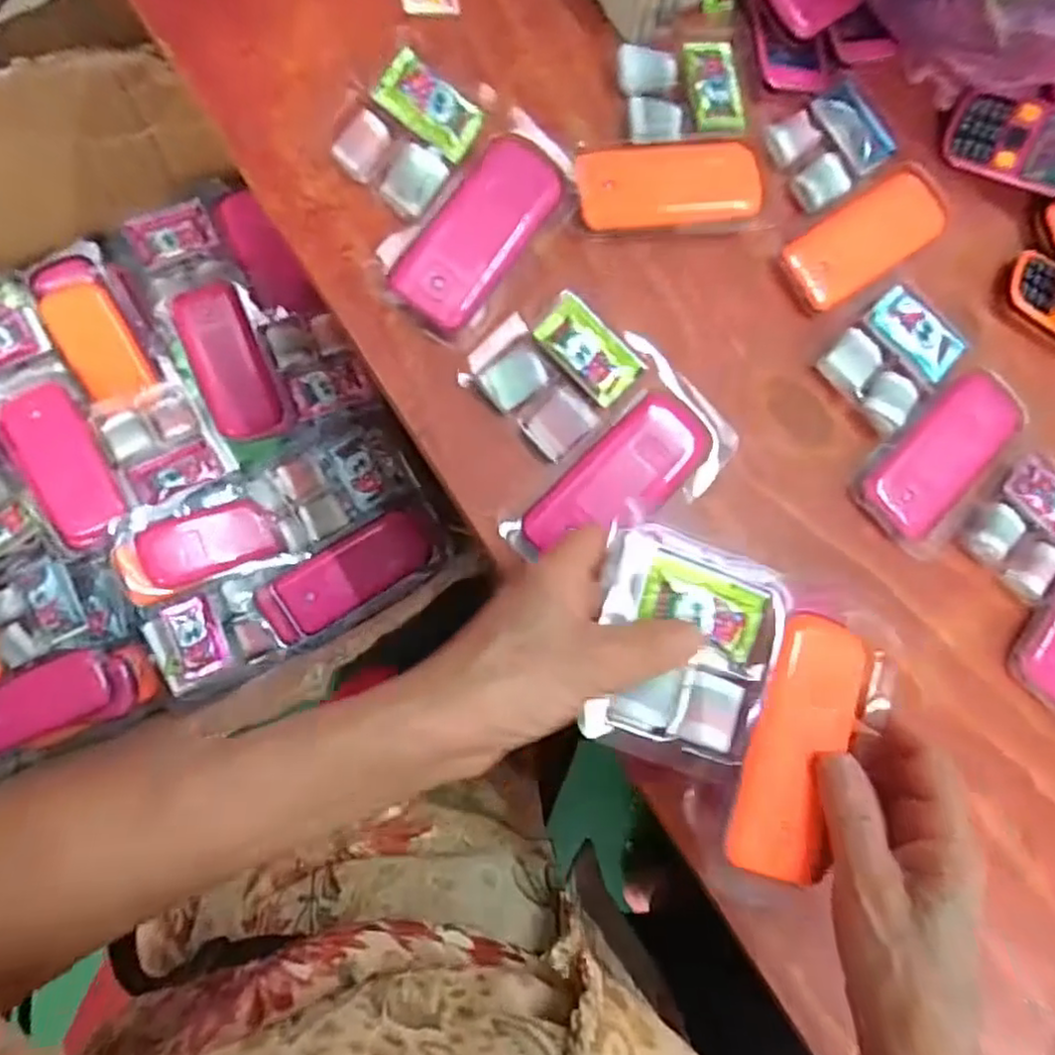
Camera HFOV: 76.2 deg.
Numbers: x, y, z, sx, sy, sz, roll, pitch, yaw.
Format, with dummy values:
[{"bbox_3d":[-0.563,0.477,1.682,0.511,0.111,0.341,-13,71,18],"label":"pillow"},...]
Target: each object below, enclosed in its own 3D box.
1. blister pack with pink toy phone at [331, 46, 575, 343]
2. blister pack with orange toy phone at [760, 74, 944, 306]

....................

◆ WHAT YOU ARE ASKED TO DO
Only lines holding "phone" are wanted; copy all of them from the listing.

◆ ANSWER TO THE EXERCISE
1. blister pack with pink toy phone at [331, 46, 575, 343]
2. blister pack with orange toy phone at [760, 74, 944, 306]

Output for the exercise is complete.